The tension between generalization and specialization is a perennial theme in engineering. The history of software is a pendulum swinging between extremes: from monoliths to microservices and back to modular monoliths; from general-purpose tools to specialized solutions and back again. Dan Farrelly’s advice to start with a generalist agent and only specialize when presented with unequivocal evidence is a piece of battle-tested wisdom. It avoids premature optimization and the costly overhead of maintaining a fleet of specialized agents before the problem space truly demands it.
Ultimately, the most valuable aspect of this entire discussion is its pragmatism. It is not an exercise in promoting an idealized, theoretical architecture or showcasing exotic technology. It is a distillation of real-world practice and hard-won insights. In the hyper-accelerated field of AI agents, this grounded, execution-focused approach is not just valuable; it is essential for survival.
For those of you currently building agentic systems, I urge you to seriously consider these three sub-agent patterns. Resist the allure of overly complex architectures. Begin with the simplest implementation that meets the immediate need and allow actual user demand to drive your design decisions. The core imperative is to maintain system flexibility, as today's best practices in this domain are likely to be obsolete tomorrow.
Most importantly, focus on the fundamentals that will determine long-term success: user experience, system maintainability, and above all, context management. The latter is the true center of gravity. A seamless user experience and a maintainable system are downstream consequences of a robust context strategy. This is precisely the problem space where we operate at Epsilla. We posit that robust context and state management shouldn't be a recurring, application-level concern but a dedicated, foundational service. By offloading this complexity to a unified platform, like an Agent-as-a-Service model built on a Semantic Graph, each sub-agent—and the parent agent—can retrieve precisely the state and context it needs, without polluting the primary reasoning loop. This is how you build scalable, reliable, and truly intelligent systems.

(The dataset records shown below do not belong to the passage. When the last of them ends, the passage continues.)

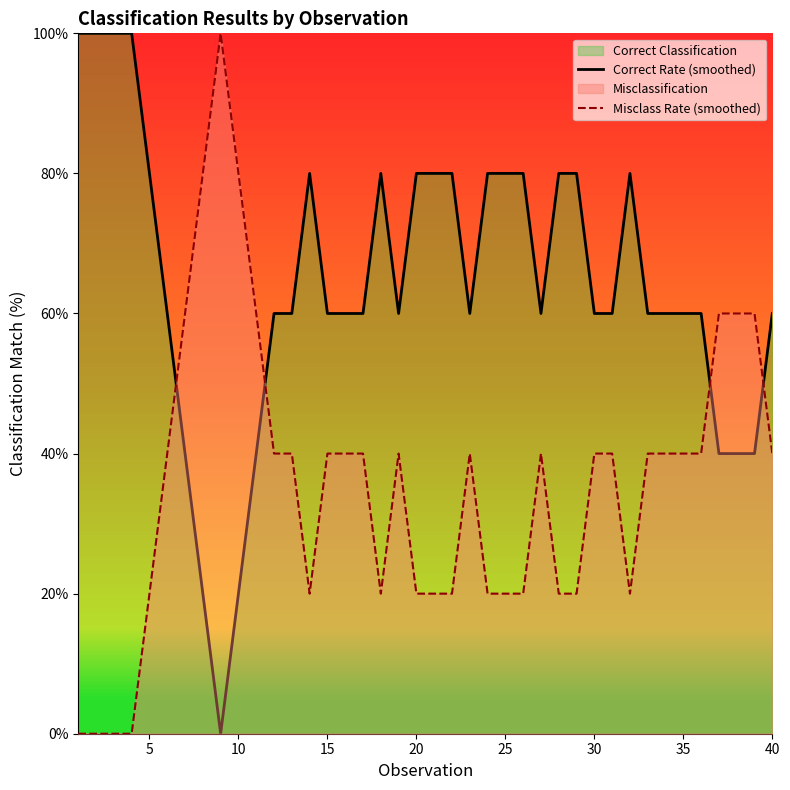

Does the chart display data point markers on the line(s)?

No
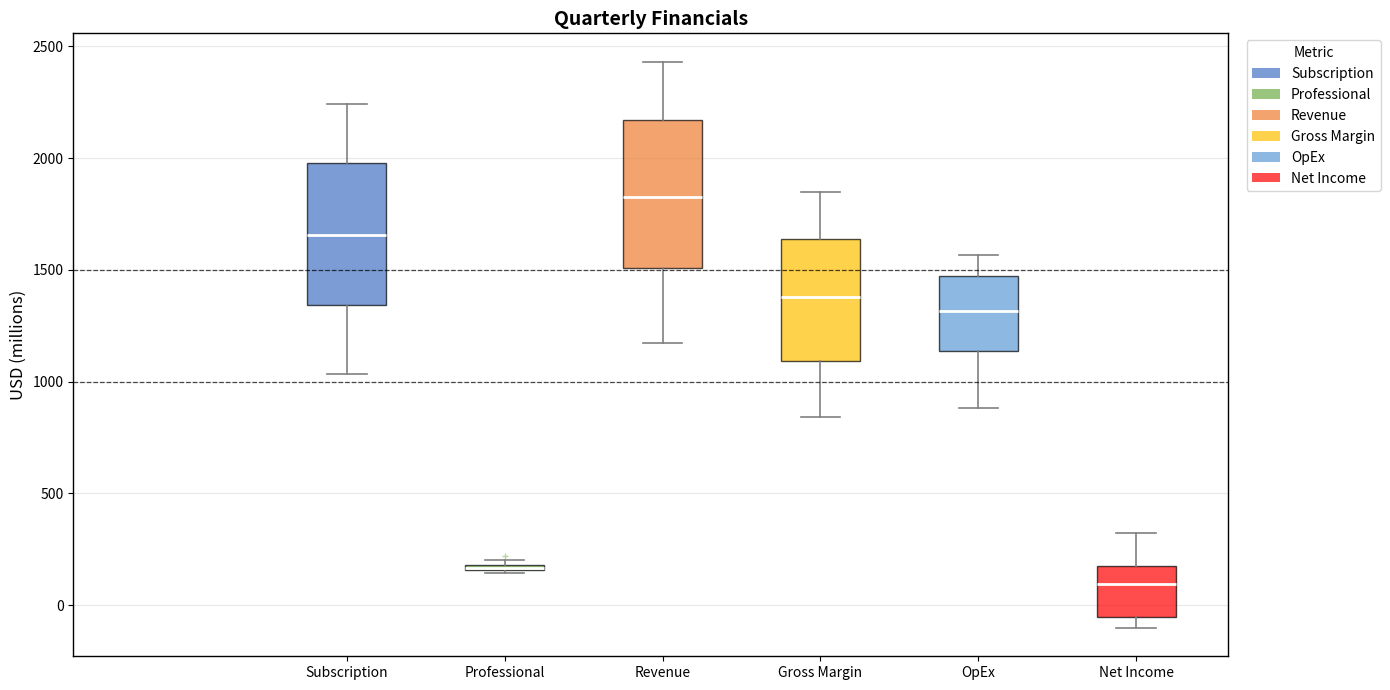

Where does the upper whisker of the box for OpEx end on the y-axis? The values are not printed on the chart, so give them approximately, as read against the axis.

1550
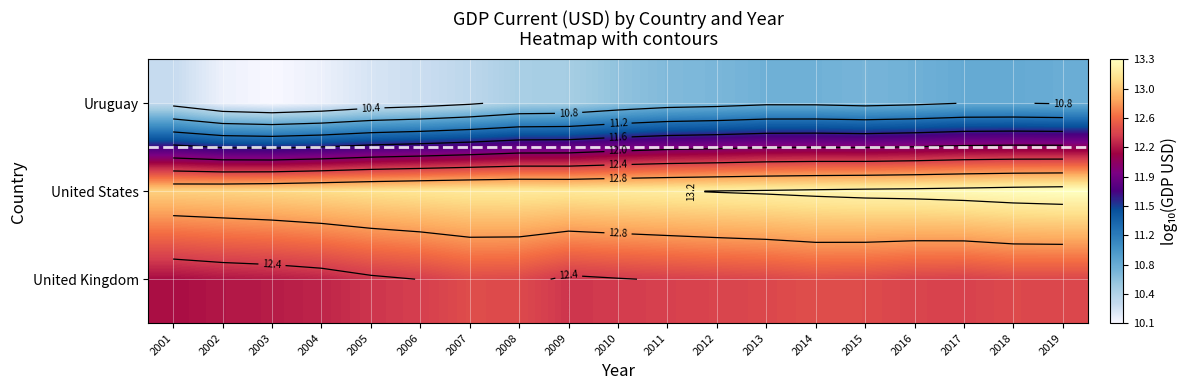

How many categories are shown in the chart?

19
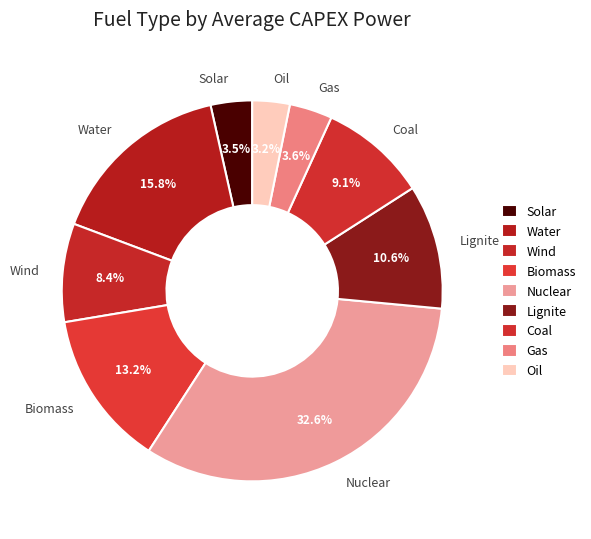

Which has a higher value, Coal or Biomass?

Biomass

FAQ: AI Sub-Agent Architecture
Q1: What is the main benefit of using sub-agents instead of one large AI model? A: The primary benefit is context compression. By delegating tasks to sub-agents, the main orchestrator agent avoids filling its context window with unnecessary execution details, preventing hallucinations, reducing token costs, and maintaining high reasoning quality over long sessions.

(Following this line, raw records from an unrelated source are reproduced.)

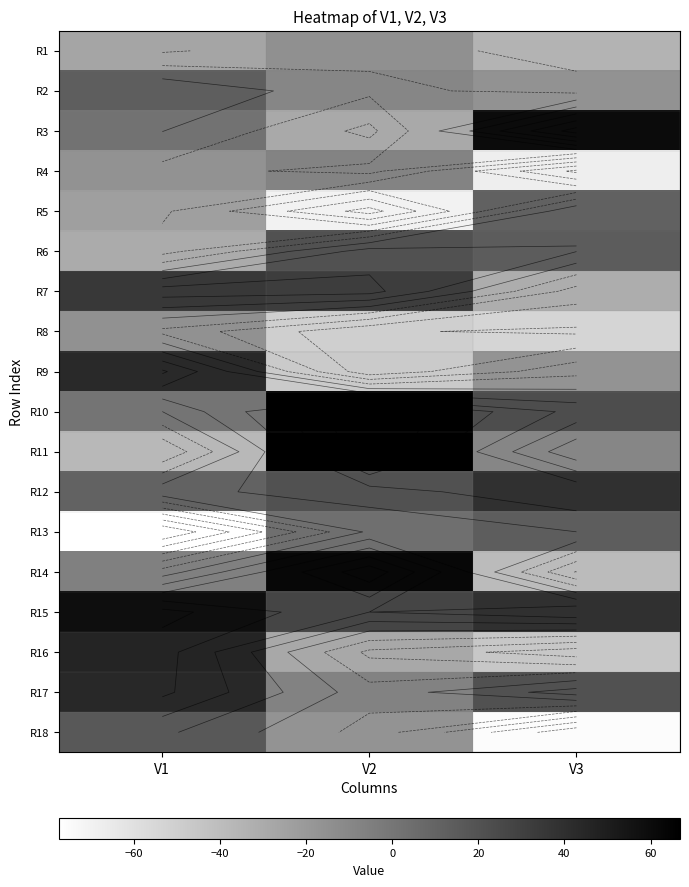

What is the greatest value displayed?

66.8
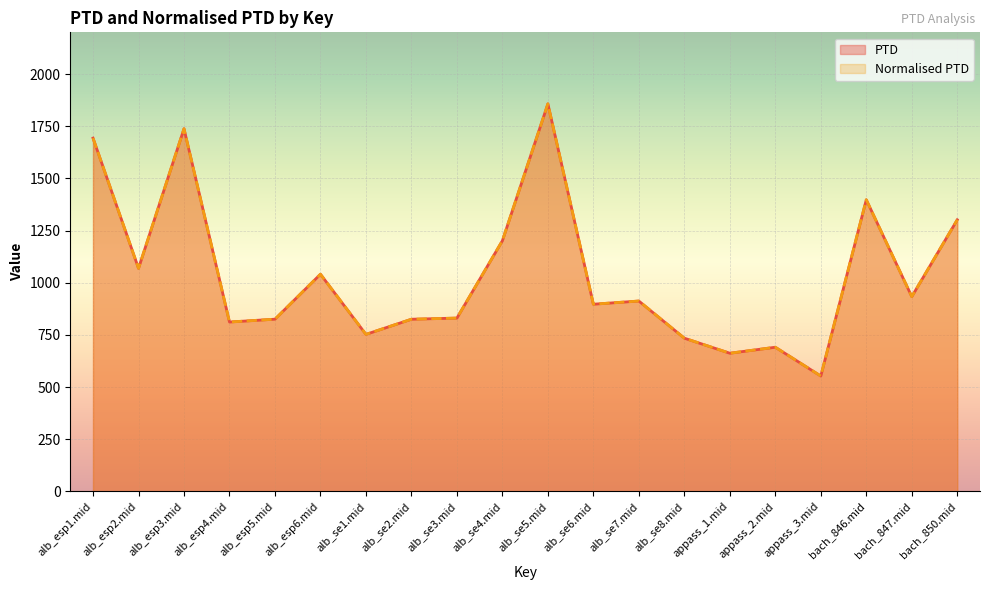

Where is Normalised PTD nearest to the value 1205?

alb_se4.mid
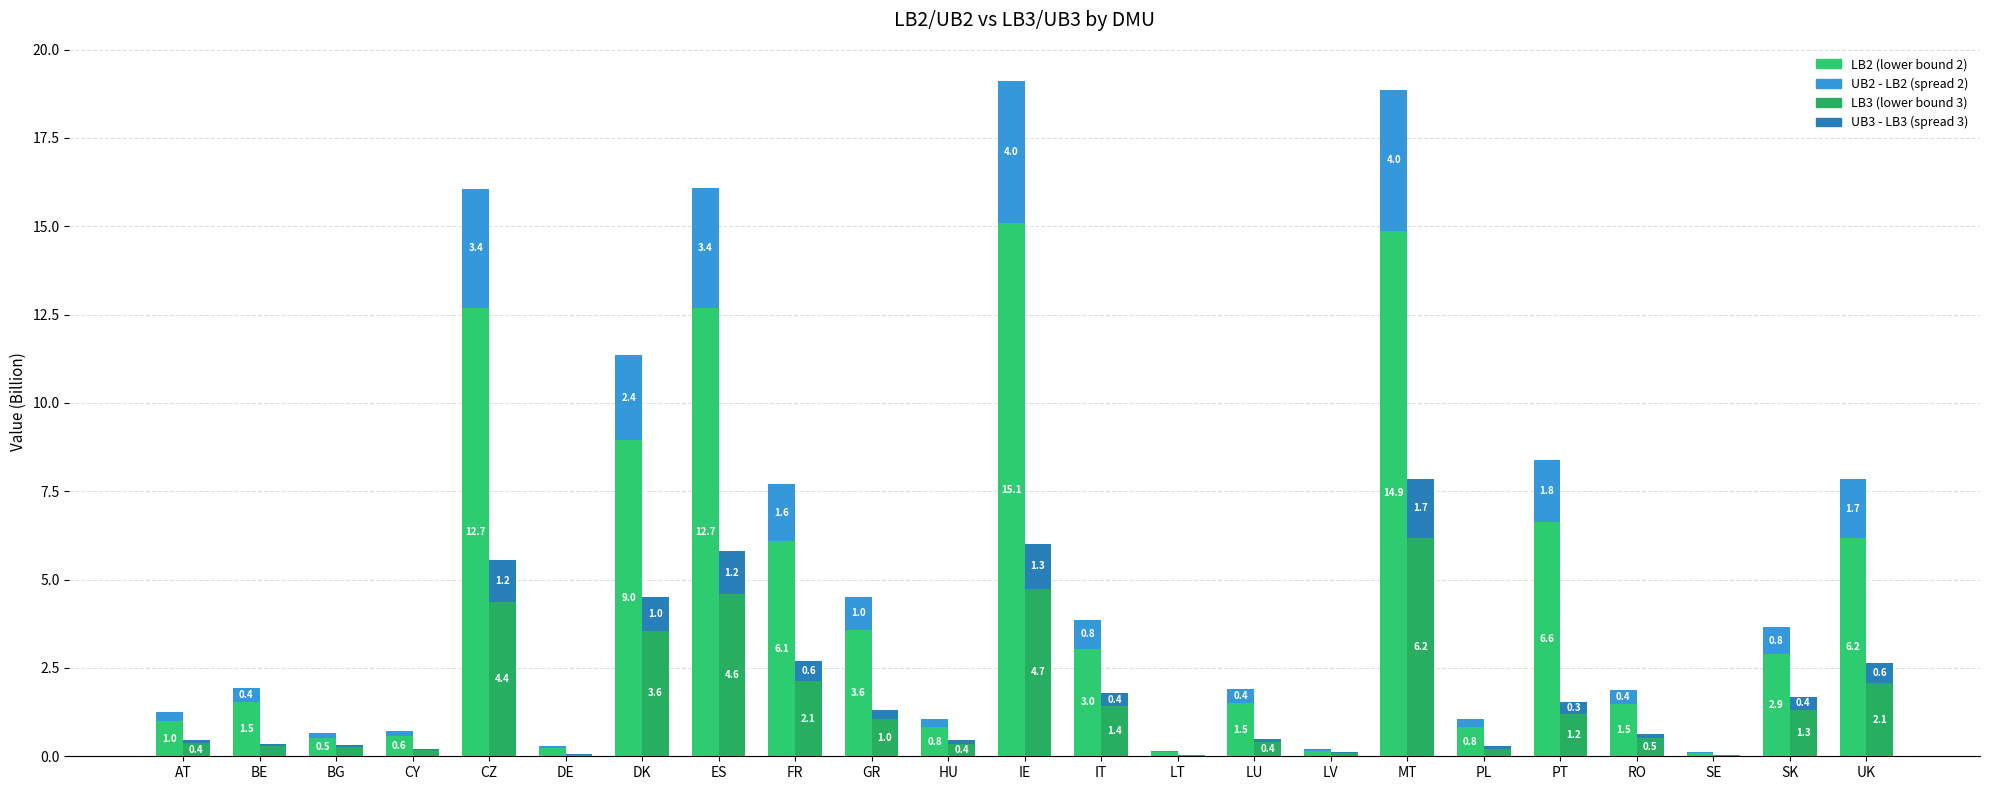

What is the difference between the second highest and second lowest values in the LB3 series?

4.7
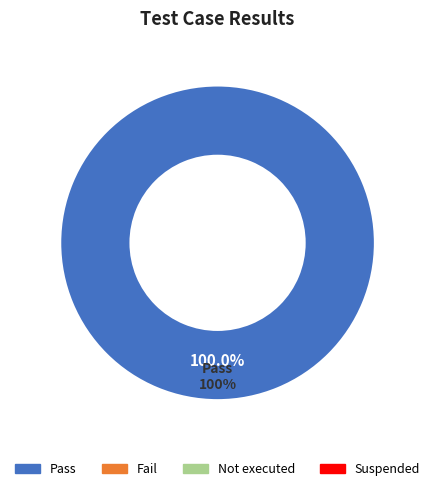

Do Suspended and Not executed together represent more than half of the pie?

No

Q2: When should I use a synchronous vs. asynchronous sub-agent? A: Use a synchronous sub-agent when the main agent absolutely needs the result of the sub-agent's task to determine its next step. Use an asynchronous sub-agent for independent tasks where the main agent can continue interacting with the user without blocking.
Q3: How do Scheduled sub-agents maintain context if they run days later? A: Scheduled sub-agents rely on persistent state management outside the LLM's active memory. They rehydrate their context at the moment of execution by querying a central database or Semantic Graph, ensuring they act on the most current data rather than stale information.